TO DO
No pictures belong in the copy. Restate the rest of the data exactly.

DATA EXTRACT
Segment Open

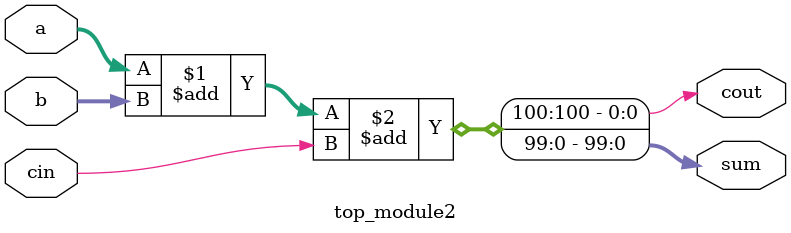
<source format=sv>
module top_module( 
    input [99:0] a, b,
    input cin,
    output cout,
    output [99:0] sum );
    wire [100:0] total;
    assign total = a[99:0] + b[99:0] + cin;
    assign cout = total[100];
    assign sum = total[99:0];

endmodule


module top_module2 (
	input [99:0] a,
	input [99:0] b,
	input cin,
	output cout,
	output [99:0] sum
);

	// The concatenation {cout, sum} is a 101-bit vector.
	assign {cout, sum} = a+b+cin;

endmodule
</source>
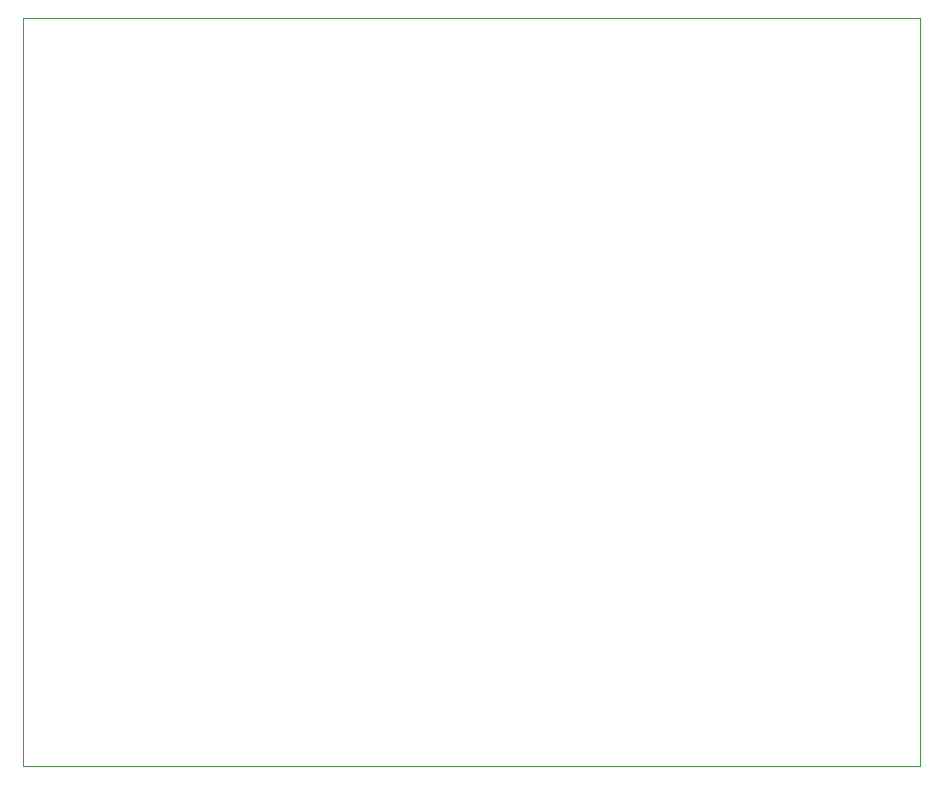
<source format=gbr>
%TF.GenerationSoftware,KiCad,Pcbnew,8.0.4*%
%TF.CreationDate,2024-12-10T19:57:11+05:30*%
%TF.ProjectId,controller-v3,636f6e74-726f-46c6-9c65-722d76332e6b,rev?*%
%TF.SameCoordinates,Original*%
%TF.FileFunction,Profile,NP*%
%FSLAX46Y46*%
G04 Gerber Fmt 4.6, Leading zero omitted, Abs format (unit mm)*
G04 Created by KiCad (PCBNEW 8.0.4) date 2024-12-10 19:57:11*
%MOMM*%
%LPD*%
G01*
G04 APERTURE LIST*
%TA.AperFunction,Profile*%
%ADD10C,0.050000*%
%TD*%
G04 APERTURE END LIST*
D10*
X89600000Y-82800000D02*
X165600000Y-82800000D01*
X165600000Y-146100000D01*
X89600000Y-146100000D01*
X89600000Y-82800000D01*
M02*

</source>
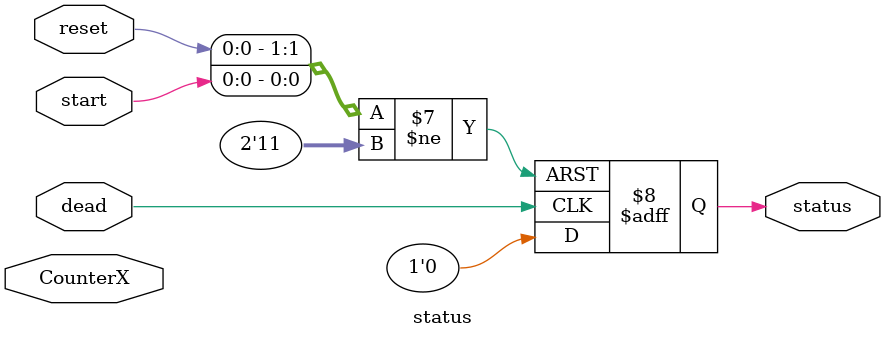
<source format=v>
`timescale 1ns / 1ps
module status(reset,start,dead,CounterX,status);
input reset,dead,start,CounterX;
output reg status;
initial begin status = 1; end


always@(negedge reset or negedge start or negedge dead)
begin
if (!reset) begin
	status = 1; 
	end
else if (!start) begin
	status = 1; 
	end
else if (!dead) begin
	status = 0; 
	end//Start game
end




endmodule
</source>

Segment Closed

EXERCISE ANSWER
<source format=sv>
module top_module( 
    input [99:0] a, b,
    input cin,
    output cout,
    output [99:0] sum );
    wire [100:0] total;
    assign total = a[99:0] + b[99:0] + cin;
    assign cout = total[100];
    assign sum = total[99:0];

endmodule


module top_module2 (
	input [99:0] a,
	input [99:0] b,
	input cin,
	output cout,
	output [99:0] sum
);

	// The concatenation {cout, sum} is a 101-bit vector.
	assign {cout, sum} = a+b+cin;

endmodule
</source>
<source format=gbr>
%TF.GenerationSoftware,KiCad,Pcbnew,8.0.4*%
%TF.CreationDate,2024-12-10T19:57:11+05:30*%
%TF.ProjectId,controller-v3,636f6e74-726f-46c6-9c65-722d76332e6b,rev?*%
%TF.SameCoordinates,Original*%
%TF.FileFunction,Profile,NP*%
%FSLAX46Y46*%
G04 Gerber Fmt 4.6, Leading zero omitted, Abs format (unit mm)*
G04 Created by KiCad (PCBNEW 8.0.4) date 2024-12-10 19:57:11*
%MOMM*%
%LPD*%
G01*
G04 APERTURE LIST*
%TA.AperFunction,Profile*%
%ADD10C,0.050000*%
%TD*%
G04 APERTURE END LIST*
D10*
X89600000Y-82800000D02*
X165600000Y-82800000D01*
X165600000Y-146100000D01*
X89600000Y-146100000D01*
X89600000Y-82800000D01*
M02*

</source>
<source format=v>
`timescale 1ns / 1ps
module status(reset,start,dead,CounterX,status);
input reset,dead,start,CounterX;
output reg status;
initial begin status = 1; end


always@(negedge reset or negedge start or negedge dead)
begin
if (!reset) begin
	status = 1; 
	end
else if (!start) begin
	status = 1; 
	end
else if (!dead) begin
	status = 0; 
	end//Start game
end




endmodule
</source>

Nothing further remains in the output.